Al ser preguntado sobre la dirección financiera bajo la presidencia rusa de los BRICS, Ryabkov reveló: «Hemos considerado varias estrategias. Una dirección prometedora es el desarrollo de una plataforma para unificar los sistemas financieros de los países BRICS». Se refirió a esta futura plataforma como el «Puente BRICS», concebido para conectar las monedas digitales y los sistemas de mensajería financiera de los países miembros.
Además, Ryabkov señaló que una importante reunión a principios de este año consolidó estos planes dentro del marco más amplio de la cooperación BRICS.

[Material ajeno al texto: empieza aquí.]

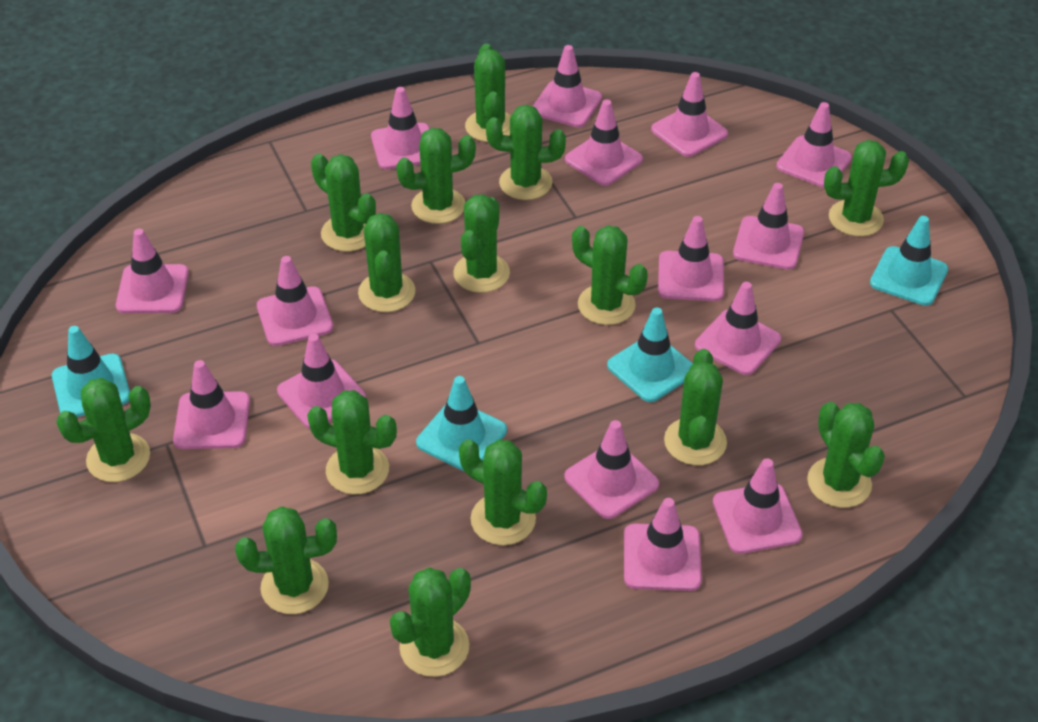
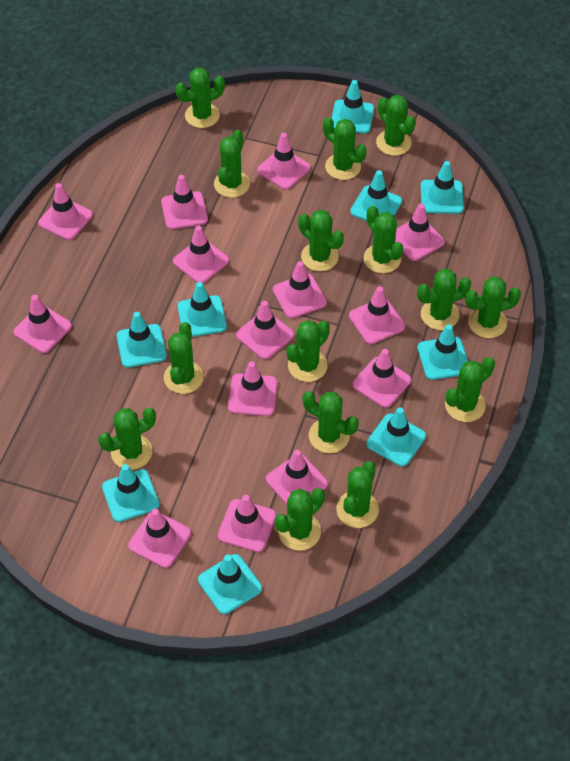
pink traffic cone: 15 -> 14
turquoise traffic cone: 4 -> 9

El impulso va en aumento hacia la cumbre de 2024, programada para octubre en Kazán, Rusia. Se espera que se extiendan invitaciones a numerosos países aspirantes a ser miembros, tras el interés manifestado por alrededor de 35 naciones. «Estos países están deseosos de reducir su dependencia del dólar y adoptar sus monedas locales para las transacciones internacionales», explicó Ryabkov.
La creciente influencia de los BRICS y el aumento del número de sus miembros están ejerciendo presión sobre el predominio del dólar estadounidense en la economía global.
Sin embargo, no todas las naciones interesadas recibirán luz verde. La inclusión de nuevos miembros es una decisión colectiva de los actuales países BRICS, basada en el consenso.